### Task instructions
Beginning with the line that contains "En las redes" and ending with the line that contains "Alfaro. El fuego", reproduce the lines of the entries below exactly, omitting pictures.
○ ○ ○ ○ ○
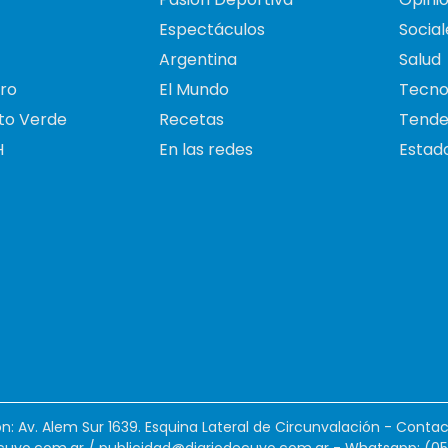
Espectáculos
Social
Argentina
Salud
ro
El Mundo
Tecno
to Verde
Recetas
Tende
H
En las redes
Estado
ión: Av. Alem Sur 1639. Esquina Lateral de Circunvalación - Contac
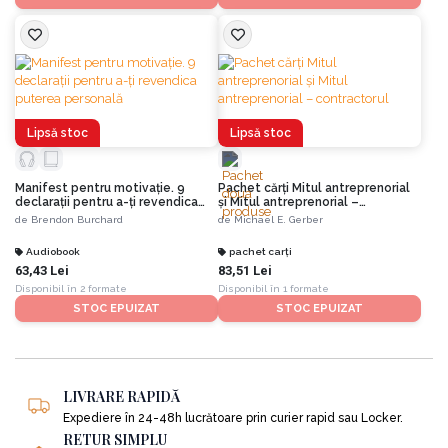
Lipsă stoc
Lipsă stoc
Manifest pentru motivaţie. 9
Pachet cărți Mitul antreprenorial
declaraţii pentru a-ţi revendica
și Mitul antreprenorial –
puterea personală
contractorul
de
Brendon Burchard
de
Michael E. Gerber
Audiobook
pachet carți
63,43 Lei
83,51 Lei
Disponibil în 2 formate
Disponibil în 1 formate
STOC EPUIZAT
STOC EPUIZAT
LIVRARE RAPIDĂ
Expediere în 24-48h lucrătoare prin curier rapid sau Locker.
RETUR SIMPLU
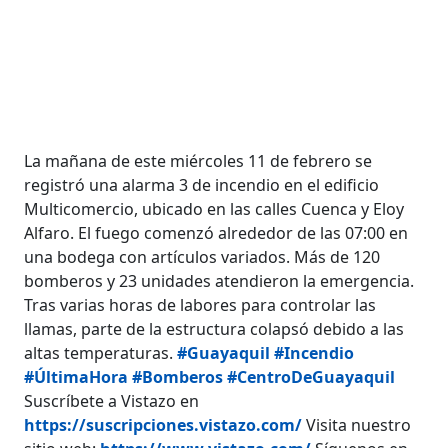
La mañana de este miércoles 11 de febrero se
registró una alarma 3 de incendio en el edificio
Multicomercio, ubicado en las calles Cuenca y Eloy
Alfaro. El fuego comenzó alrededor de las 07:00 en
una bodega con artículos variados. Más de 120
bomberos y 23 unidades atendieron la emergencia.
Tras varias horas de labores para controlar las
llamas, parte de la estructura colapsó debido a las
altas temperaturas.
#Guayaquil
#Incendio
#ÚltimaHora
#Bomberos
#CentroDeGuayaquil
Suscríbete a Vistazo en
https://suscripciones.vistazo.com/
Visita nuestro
○ ○ ○ ○ ○
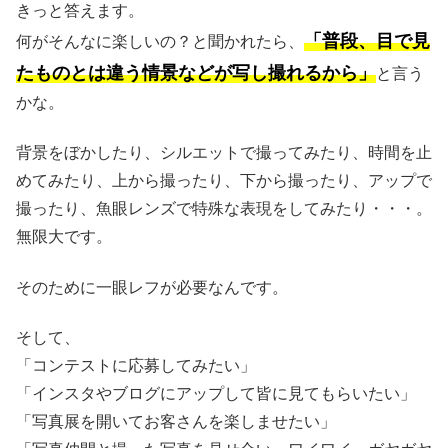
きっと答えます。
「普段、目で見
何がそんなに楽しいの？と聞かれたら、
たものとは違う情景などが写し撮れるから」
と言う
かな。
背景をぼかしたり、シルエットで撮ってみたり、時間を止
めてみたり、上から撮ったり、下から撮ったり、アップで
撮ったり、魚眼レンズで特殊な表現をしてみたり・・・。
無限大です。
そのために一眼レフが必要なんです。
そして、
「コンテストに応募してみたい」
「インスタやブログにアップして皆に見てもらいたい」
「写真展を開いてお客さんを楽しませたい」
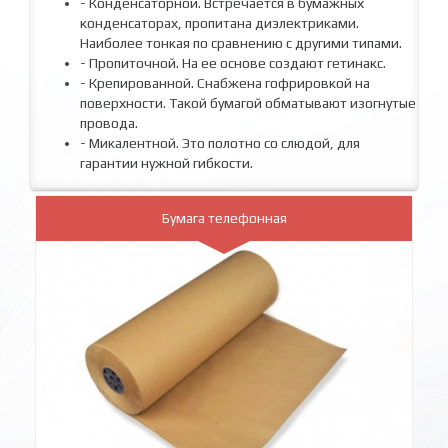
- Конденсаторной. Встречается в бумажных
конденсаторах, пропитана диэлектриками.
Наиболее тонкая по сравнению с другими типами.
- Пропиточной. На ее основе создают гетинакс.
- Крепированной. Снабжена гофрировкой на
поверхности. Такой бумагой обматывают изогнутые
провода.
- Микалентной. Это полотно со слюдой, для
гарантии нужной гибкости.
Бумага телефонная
○ ○ ○ ○ ○
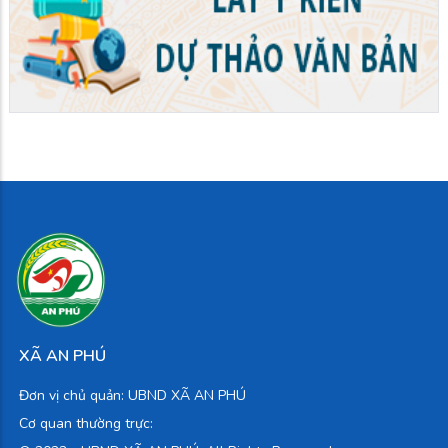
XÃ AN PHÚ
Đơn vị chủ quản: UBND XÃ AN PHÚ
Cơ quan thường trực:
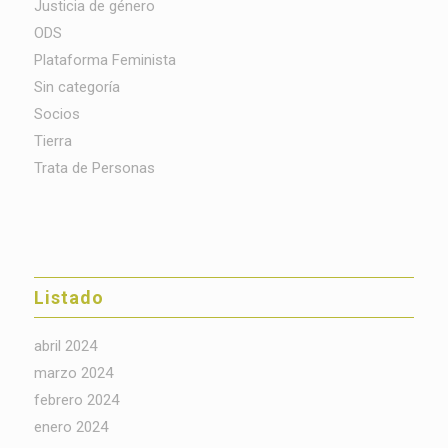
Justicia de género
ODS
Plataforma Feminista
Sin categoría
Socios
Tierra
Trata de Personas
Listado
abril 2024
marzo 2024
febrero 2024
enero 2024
○ ○ ○ ○ ○
### Reply
En las redes
Estado
ión: Av. Alem Sur 1639. Esquina Lateral de Circunvalación - Contac
Lipsă stoc
Lipsă stoc
Manifest pentru motivaţie. 9
Pachet cărți Mitul antreprenorial
declaraţii pentru a-ţi revendica
și Mitul antreprenorial –
puterea personală
contractorul
de
Brendon Burchard
de
Michael E. Gerber
Audiobook
pachet carți
63,43 Lei
83,51 Lei
Disponibil în 2 formate
Disponibil în 1 formate
STOC EPUIZAT
STOC EPUIZAT
LIVRARE RAPIDĂ
Expediere în 24-48h lucrătoare prin curier rapid sau Locker.
RETUR SIMPLU
La mañana de este miércoles 11 de febrero se
registró una alarma 3 de incendio en el edificio
Multicomercio, ubicado en las calles Cuenca y Eloy
Alfaro. El fuego comenzó alrededor de las 07:00 en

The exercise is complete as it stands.